Every record that follows must be duplicated exactly, with images left out.

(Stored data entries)
================================

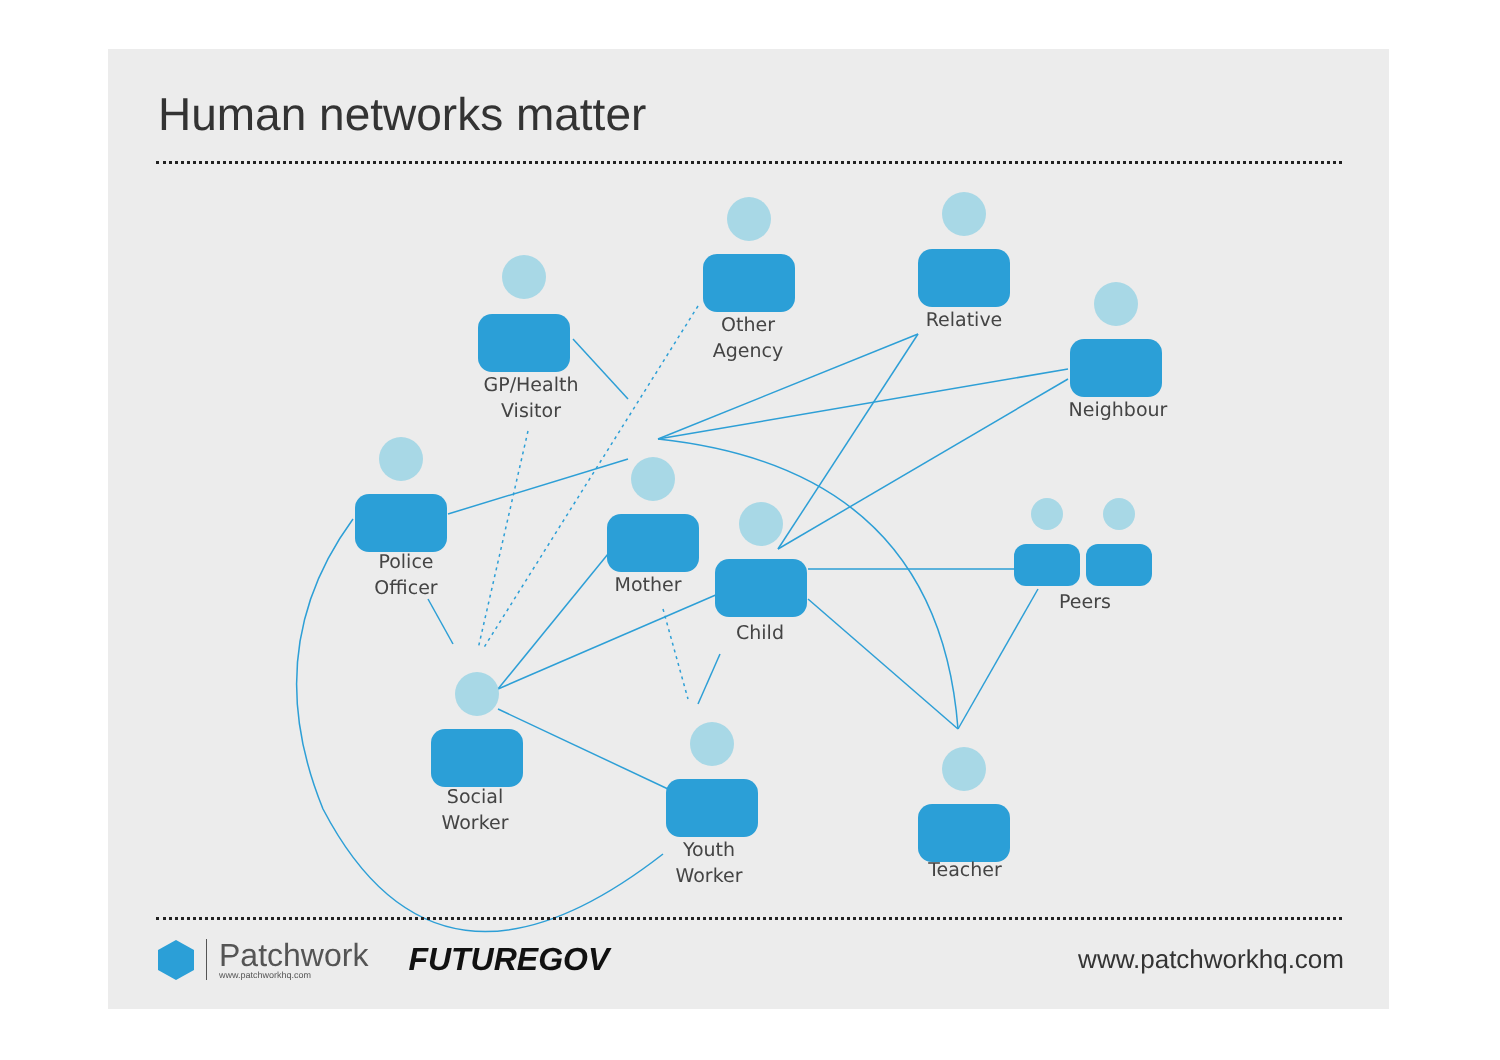Human networks matter
GP/Health
Visitor
Other
Agency
Relative
Neighbour
Police
Officer
Mother
Child
Peers
Social
Worker
Youth
Worker
Teacher
Patchwork
www.patchworkhq.com
FUTUREGOV
www.patchworkhq.com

================================

YOUR RESPONSE:
Human networks matter
GP/Health
Visitor
Other
Agency
Relative
Neighbour
Police
Officer
Mother
Child
Peers
Social
Worker
Youth
Worker
Teacher
Patchwork
www.patchworkhq.com
FUTUREGOV
www.patchworkhq.com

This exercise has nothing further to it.